L'imagination n'est toujours pas au pouvoir dirait plus d'un 68ard(e)s. La violence légale est du côté de la gauche « d'Ancien Régime » qui l'applique comme se traite « un kyste » dans la médecine occidentale. La fermeté du gouvernement à cet égard n'est pas qu'idéologique et ne peut non plus cacher l'influence des lobbys de la construction (Bouygues, Lafarge ?) qui sont sous-jacents à un tel projet et sa logique du « pots de vin » sous-tendue. Les zones d'ombres des politiques d'aménagements et de grands travaux sont telles qu'elles ont toujours permis un enrichissement secret de quelques intermédiaires, au nom du bien commun s'entend. L'appel d'offre a souvent bon dos quand l'escroquerie est certes manifeste mais bien cachée à l'opinion. Les secrets d'officines ont la peau dure
La gauche rouge et la gauche verte se réveillent... du pied gauche.
La droite aigrie et divisée ouvre les yeux sur un tas de cendres
Deux tendances s'accrochent pour la présidence du grand parti de la droite française. Encore une fois plus proche du contenant que du contenu. L'idéologie économique est ultra-libérale : moins d'État, plus de marché. Mais les questions de société partagent. Un style mesuré et sobre s'oppose à un autre dit de « droite sans-complexe », fricotant avec le populisme nationaliste.
Les premiers seraient plus des « libéraux » quand les derniers seraient plus des « conservateurs » , s'arc-boutant sur des valeurs nationalistes (et son fond raciste), catholiques, homophobes... la libération des mœurs normalement opérée dans les années 70 n'a pas eu lieu. La droite Friedman contre la droite « hibernatus ».
La fracture est grande, la coalition passée vole en éclat. Les alliances se font plus facilement avec les lauriers de la victoire que dans les fouilles d'un champ de ruines. Ces deux positions ont pris corps au travers de messieurs Fillon et Copé. Ils se battent aujourd'hui pour l'héritage de l'UMP. Une frange s'exclura d'elle-même lors des résultats définitifs. Si la droite sans complexe sort victorieuse, des fillonistes rejoindront le parti de Borloo ; si c'est les libéraux, une transfusion vers le FN se ferait au grand jour. Scénario impossible. Copé ne peut perdre. La droite sera plus encore à droite.
La réapparition d'un centre-droit ; tout le monde n'est-il pas au centre-droit ?
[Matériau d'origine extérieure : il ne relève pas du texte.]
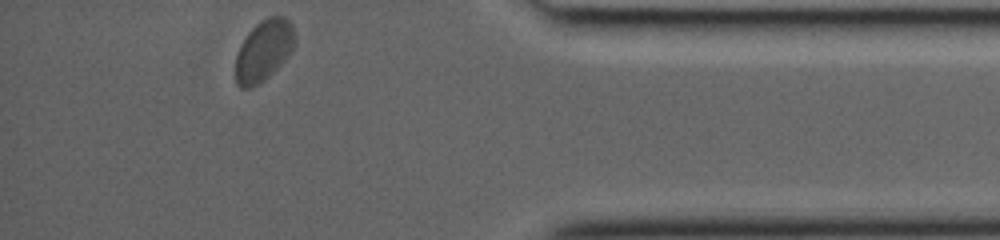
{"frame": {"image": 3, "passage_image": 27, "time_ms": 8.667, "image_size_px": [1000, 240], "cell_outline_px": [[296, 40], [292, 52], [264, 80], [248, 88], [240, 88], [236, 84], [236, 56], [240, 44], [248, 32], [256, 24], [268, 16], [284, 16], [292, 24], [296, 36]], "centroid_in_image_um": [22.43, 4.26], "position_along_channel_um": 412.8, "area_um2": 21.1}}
Borloo et l'UDI... Avait-il le choix ? Bayrou s'est déjà cassé les dents sur l'idée de créer un centre et ce malgré un élan de sympathie catharsique. La place est libre. Il faut voir avec les suites de la bataille de l'UMP. Futur parti de coalition ? Droite masquée ne supportant pas les lourdeurs de l'appareil mafieux que pourrait-être l'UMP ? Mais d'avenir novateur, peu de cas.
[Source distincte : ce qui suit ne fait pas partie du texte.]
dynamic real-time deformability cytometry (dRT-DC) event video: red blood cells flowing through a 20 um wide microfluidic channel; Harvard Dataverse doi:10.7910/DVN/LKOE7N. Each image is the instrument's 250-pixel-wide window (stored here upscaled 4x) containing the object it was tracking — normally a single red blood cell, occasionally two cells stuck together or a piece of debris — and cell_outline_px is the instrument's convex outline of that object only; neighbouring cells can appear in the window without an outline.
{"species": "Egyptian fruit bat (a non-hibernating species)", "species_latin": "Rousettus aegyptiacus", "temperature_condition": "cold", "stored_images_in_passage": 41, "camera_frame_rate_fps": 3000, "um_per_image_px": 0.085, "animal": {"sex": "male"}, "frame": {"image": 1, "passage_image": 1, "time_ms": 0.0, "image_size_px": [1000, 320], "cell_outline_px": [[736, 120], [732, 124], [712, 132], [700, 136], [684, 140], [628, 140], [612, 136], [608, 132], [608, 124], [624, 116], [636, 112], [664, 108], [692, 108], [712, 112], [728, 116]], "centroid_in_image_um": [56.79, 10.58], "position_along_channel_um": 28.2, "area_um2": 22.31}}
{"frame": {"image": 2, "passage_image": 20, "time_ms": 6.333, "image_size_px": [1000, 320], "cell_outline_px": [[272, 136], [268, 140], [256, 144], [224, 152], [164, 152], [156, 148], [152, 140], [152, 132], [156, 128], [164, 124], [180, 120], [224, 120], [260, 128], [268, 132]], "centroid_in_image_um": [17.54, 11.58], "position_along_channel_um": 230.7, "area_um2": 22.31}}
Le mouvement perpétuel de l'hémicycle français se manifeste : une poussée permanente vers la droite. Tout parti est repoussé sur sa droite avec le temps ; il arrive sur le champ politique avec des idées neuves, mais ces idées perdent de leur modernité et deviennent conservatrices. Il est alors repoussé vers sa droite par des idées innovantes (ou « révolutionnaires », « radicales » etc...) défendus par des nouveaux venus (ELV, FDG,NPA). Le gaullisme originel était bien plus interventionniste que le gouvernement socialiste actuel. La SFIO était bien plus à gauche que le PS.
Les évènements actuels de luttes de tendances au sein des partis n'est que le signe d'un mouvement plus large lié à la classe politique, des manifestations classiques d'une république fatiguée. Dans la défaite, les membres UMP se cherche une ligne directrice et se compte. Une chaise musicale. Un changement de placement et de situation. Le PS, tout autant. Pas de baguette magique, étriqué dans son nouvel habit de lumière enduit d'une épaisse couche de goudron. Tous marchent sur des œufs avec des sabots.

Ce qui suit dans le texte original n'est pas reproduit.